Given the attention that descends upon any prospect of reversing skin aging, I should probably open by saying that much of the data here for extended low dose topical treatment with rapamycin over eight months, that regarding visible skin aging and collagen production, is no more exciting than that obtained by any number of other approaches, such as topical application of keratinocyte growth factor (KGF). Effect sizes are the only thing that matters, and also the one thing that all too many observers fail to consider. Looking at the paper, I would say that the primary point of interest is the 50% reduction in markers of cellular senescence in skin. Given what is known of rapamycin this seems unlikely to be a senolytic effect, so not destruction of existing senescent cells, but rather a reduction in the number of cells becoming senescent. This in turn suggests that there remains some meaningful level of ongoing natural clearance of lingering senescent cells at older ages.
This study demonstrates a clear impact of rapamycin treatment on both the molecular signature associated with senescence and the clinical signs of aging in the skin. These data support the idea that a reduction in the burden of senescent cells underlies these improvements. The results could reflect a modification of the senescent cells present in the skin or a reduction in the number of senescent cells. Although rapamycin has been shown to reduce pro-inflammatory secretions produced by senescent cells, the fact that p16INK4A is reduced suggests that the absolute number of senescent cells in the epidermis is reduced.
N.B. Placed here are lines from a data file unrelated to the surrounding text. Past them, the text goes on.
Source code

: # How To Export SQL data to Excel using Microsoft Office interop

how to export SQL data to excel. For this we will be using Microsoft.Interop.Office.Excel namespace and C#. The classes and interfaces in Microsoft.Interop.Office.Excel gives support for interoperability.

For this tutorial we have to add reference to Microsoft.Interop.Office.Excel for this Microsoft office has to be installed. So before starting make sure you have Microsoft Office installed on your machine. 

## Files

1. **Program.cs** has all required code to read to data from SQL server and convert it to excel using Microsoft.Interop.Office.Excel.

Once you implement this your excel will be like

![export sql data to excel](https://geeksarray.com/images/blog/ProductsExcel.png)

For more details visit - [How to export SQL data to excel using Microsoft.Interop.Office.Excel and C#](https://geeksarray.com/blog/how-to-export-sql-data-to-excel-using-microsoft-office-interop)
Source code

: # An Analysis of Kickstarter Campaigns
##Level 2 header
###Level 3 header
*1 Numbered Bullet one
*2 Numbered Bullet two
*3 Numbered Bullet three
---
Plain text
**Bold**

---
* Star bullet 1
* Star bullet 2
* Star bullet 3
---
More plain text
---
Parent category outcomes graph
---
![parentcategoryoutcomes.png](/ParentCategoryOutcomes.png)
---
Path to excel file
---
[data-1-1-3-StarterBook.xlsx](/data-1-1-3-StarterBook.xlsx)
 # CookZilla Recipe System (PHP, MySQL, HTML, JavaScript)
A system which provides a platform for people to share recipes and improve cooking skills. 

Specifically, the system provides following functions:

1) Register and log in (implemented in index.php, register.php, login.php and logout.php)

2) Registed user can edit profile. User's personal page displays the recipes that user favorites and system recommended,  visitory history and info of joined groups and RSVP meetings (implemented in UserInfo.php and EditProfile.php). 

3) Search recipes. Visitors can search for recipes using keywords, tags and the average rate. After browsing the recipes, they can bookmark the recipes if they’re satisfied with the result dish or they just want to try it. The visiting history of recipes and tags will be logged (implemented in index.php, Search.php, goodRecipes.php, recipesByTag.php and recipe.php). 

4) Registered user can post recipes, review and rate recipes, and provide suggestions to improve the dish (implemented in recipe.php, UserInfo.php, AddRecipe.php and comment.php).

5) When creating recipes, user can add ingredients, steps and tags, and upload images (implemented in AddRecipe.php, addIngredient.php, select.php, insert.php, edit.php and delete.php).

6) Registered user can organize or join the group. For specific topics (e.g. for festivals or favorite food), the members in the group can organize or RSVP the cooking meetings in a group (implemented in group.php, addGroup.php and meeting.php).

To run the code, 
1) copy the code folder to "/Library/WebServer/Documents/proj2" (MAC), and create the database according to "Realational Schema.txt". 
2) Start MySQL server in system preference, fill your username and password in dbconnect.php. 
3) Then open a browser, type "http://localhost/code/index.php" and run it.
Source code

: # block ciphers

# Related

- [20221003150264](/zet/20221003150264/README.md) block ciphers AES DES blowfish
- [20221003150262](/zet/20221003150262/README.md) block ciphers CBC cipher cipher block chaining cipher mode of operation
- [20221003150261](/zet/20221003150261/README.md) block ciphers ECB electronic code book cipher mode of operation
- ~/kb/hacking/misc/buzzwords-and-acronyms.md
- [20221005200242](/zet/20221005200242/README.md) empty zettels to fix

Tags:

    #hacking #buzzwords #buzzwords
This implies that rather than simply modifying senescent cells present in the tissue, rapamycin treatment is either reducing the number of cells entering senescence or increasing the clearance of senescent cells. Based on our studies demonstrating that rapamycin prevents the senescence transition and improves functionality in vitro, we favor the concept that rapamycin reduces entry into senescence, but we cannot rule out an additional role for clearance of senescent cells. Whether the reduction in senescent cells is due to reduced entry or increased clearance, a reduction in the burden of senescent cells would be expected to improve functionality.
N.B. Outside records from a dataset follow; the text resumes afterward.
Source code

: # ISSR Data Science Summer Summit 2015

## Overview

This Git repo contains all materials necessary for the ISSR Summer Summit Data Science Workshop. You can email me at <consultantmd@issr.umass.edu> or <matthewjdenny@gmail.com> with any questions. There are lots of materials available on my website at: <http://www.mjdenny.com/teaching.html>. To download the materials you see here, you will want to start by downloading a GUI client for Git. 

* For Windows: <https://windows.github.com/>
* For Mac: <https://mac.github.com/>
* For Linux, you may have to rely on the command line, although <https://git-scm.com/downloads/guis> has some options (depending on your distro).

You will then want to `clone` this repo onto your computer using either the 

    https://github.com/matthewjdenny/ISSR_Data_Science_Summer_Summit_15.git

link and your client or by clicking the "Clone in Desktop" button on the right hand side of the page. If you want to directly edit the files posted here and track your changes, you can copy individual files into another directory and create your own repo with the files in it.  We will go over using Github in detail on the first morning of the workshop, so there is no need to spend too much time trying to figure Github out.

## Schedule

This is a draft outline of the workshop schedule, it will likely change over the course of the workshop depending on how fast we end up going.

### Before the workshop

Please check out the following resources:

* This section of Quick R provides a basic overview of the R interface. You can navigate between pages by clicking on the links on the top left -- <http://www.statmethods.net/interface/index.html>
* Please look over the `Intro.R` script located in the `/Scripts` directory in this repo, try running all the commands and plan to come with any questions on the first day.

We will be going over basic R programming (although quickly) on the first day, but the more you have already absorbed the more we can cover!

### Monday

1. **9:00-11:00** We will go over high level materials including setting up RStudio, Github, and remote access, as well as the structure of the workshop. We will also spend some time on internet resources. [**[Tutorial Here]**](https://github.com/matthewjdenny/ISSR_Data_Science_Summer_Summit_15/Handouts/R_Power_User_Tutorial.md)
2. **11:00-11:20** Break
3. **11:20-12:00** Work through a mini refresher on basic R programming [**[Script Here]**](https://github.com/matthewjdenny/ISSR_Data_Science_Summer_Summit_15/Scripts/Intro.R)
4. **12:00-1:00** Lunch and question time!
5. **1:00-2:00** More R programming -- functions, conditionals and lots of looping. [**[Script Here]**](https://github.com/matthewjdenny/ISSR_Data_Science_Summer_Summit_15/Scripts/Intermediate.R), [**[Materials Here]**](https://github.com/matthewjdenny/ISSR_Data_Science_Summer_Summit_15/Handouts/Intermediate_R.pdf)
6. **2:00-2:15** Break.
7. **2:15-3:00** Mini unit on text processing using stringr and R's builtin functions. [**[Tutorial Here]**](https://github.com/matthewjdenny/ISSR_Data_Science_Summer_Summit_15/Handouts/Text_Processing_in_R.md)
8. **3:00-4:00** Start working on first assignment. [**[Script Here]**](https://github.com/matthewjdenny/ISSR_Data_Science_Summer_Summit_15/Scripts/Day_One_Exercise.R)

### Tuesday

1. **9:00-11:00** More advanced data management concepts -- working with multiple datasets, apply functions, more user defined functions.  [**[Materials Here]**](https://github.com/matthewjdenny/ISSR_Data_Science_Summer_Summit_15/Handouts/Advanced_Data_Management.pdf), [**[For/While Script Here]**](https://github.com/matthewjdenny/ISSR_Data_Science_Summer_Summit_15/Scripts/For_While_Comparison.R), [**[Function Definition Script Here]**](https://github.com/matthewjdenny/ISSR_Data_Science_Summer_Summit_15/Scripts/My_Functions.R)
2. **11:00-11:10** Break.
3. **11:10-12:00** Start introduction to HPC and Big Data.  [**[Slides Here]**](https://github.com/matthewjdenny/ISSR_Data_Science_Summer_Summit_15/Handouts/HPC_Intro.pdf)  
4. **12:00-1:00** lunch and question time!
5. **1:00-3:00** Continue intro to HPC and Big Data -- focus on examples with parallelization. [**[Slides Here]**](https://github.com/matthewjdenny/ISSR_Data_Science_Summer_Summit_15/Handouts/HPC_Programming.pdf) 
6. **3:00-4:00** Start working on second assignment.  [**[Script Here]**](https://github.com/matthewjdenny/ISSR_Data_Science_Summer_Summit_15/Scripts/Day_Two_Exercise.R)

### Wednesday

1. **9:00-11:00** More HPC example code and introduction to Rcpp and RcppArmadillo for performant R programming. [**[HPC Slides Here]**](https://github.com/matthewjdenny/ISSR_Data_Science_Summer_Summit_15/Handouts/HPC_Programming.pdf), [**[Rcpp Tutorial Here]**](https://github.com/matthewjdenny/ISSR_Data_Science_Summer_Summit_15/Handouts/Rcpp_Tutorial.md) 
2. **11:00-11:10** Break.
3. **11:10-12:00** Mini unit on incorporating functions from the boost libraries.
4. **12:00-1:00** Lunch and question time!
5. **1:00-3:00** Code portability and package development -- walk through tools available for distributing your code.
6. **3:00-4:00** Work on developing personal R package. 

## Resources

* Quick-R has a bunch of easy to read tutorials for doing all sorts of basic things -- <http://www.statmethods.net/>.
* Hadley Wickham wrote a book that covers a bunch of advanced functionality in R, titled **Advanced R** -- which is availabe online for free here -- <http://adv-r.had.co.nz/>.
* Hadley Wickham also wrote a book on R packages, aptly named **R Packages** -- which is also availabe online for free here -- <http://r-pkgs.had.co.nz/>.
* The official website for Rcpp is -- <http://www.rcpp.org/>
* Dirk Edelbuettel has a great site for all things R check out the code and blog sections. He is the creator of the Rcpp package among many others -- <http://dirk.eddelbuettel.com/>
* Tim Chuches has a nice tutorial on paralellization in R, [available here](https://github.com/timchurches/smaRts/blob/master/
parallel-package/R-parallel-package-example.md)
Senescent cells produce pro-inflammatory cytokines, matrix metalloproteins, and reduced levels of anti-angiogenic factors, creating a secretory profile known as the Senescence-Associated Secretory Phenotype (SASP). Thus, we anticipate that rapamycin treatment reduces inflammatory cytokines in the skin, although the verification of this change represents a technical challenge due to the fact that such cytokines are present in picomolar amounts. One quantifiable aspect of skin biology that is improved by the rapamycin treatment is the incorporation of collagen VII into the basement membrane, which represents a functional measure of skin quality that is improved upon treatment with rapamycin. Collagen VII is essential for a functional skin barrier, and the levels of collagen VII decrease with age and specifically beneath wrinkles. Although the mechanism whereby rapamycin may increase collagen VII protein levels is not clear at this time, the known effects of rapamycin on autophagy and intracellular trafficking of vesicles may allow for intracellular processing of misfolded collagen and increase proper localization at the cell periphery and basement membrane.
A notable aspect of this study is the use of such a low dose of rapamycin (10 μM, or 0.001%) for topical application. Topical treatment with higher concentrations (0.1-1%) has been employed for the treatment of tuberous sclerosis complex (TSC) in adults and children and has shown efficacy. We chose to use rapamycin at a ten-fold lower dose because the concentrations used in TSC patients are intended to inhibit cell growth, while our aim was to improve cell function while maintaining proliferative potential and preventing senescence. The positive impact of our treatment regimen suggests that age-related therapy with rapamycin may be feasible at doses far below those associated with side effects; however, this possibility will require careful evaluation in each specific clinical setting.